In the entrance hall there was a small wooden booth where two watchmen sat, drinking tea from their plastic flasks. They did not even look up when Phoebe walked in; they did not care who came into the building. The floor was pale, with a covering of dust, and streaked with black marks that Phoebe could not identify. On the walls there were patches of cement where the crumbling brickwork had fallen away and been hastily filled in. The wooden notice boards and the metal pigeonhole letter boxes were old and had not been changed for at least fifty years—their green paint looked almost black. The place was dirtier than some of the factory hostels she had lived in. As she waited for the lift to take her up to her new life, she felt the heavy weight of dread descend upon her shoulders. There were hundreds and hundreds of apartments in the building and only one lift, and as she waited, a crowd began to gather around her, everyone starting to push forward. These people were not the sort of neighbors she had imagined.

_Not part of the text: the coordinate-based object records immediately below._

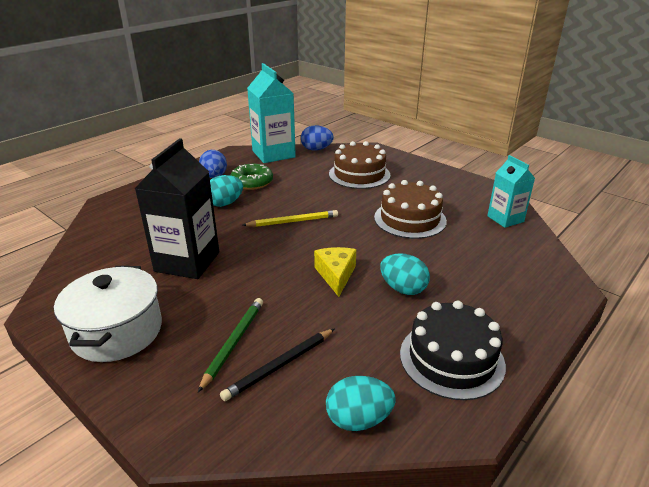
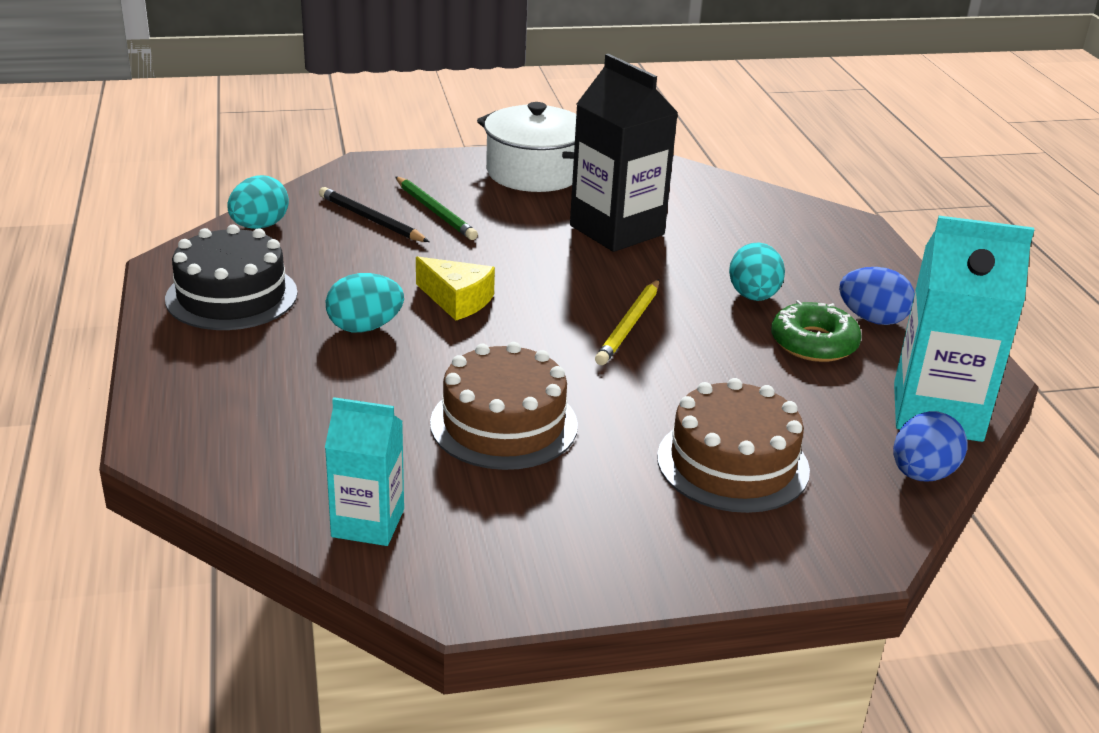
camera: 125 degrees right, 0 degrees up
black pencil [220,328,335,401] -> black pencil turned 45 degrees counterclockwise [319,187,429,242]

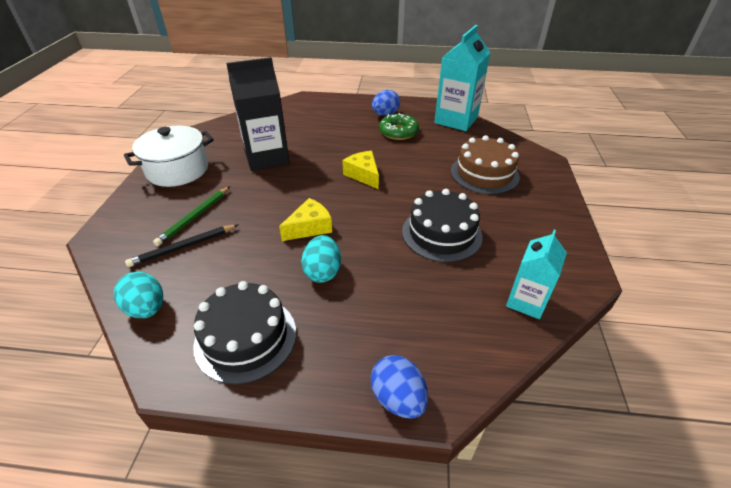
camera: 70 degrees left, 10 degrees up
green pencil [395,176,478,240] -> green pencil turned 135 degrees clockwise [153,186,230,246]
brown cake [430,342,578,470] -> black cake [402,189,482,262]
yellow pencil [595,279,659,365] -> yellow cheese [342,151,379,189]
turquoise egg [729,243,785,301] -> none
blue egg [893,411,968,481] -> blue egg moved to [371,355,428,419]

She had envisaged herself surrounded by the kind of women she saw on TV, well-dressed modern Shanghainese, but instead she found a crowd of old-age pensioners dressed in revolutionary clothes, stern padded jackets, and shapeless trousers that matched their expressionless faces, which seemed to have crumpled inward. No light shone from their eyes, no feeling sprang from their gazes, and when Phoebe looked at them she felt a shiver of fear run down her neck: It was like looking at an abandoned house where everything had been kept as it was in the past, the clocks ticking, the furniture clean and shiny, the plants watered, only no one lived there; they had long since gone away. Even the younger people seemed old and worn down by unknown cares, their clothes as uninspired as their faces.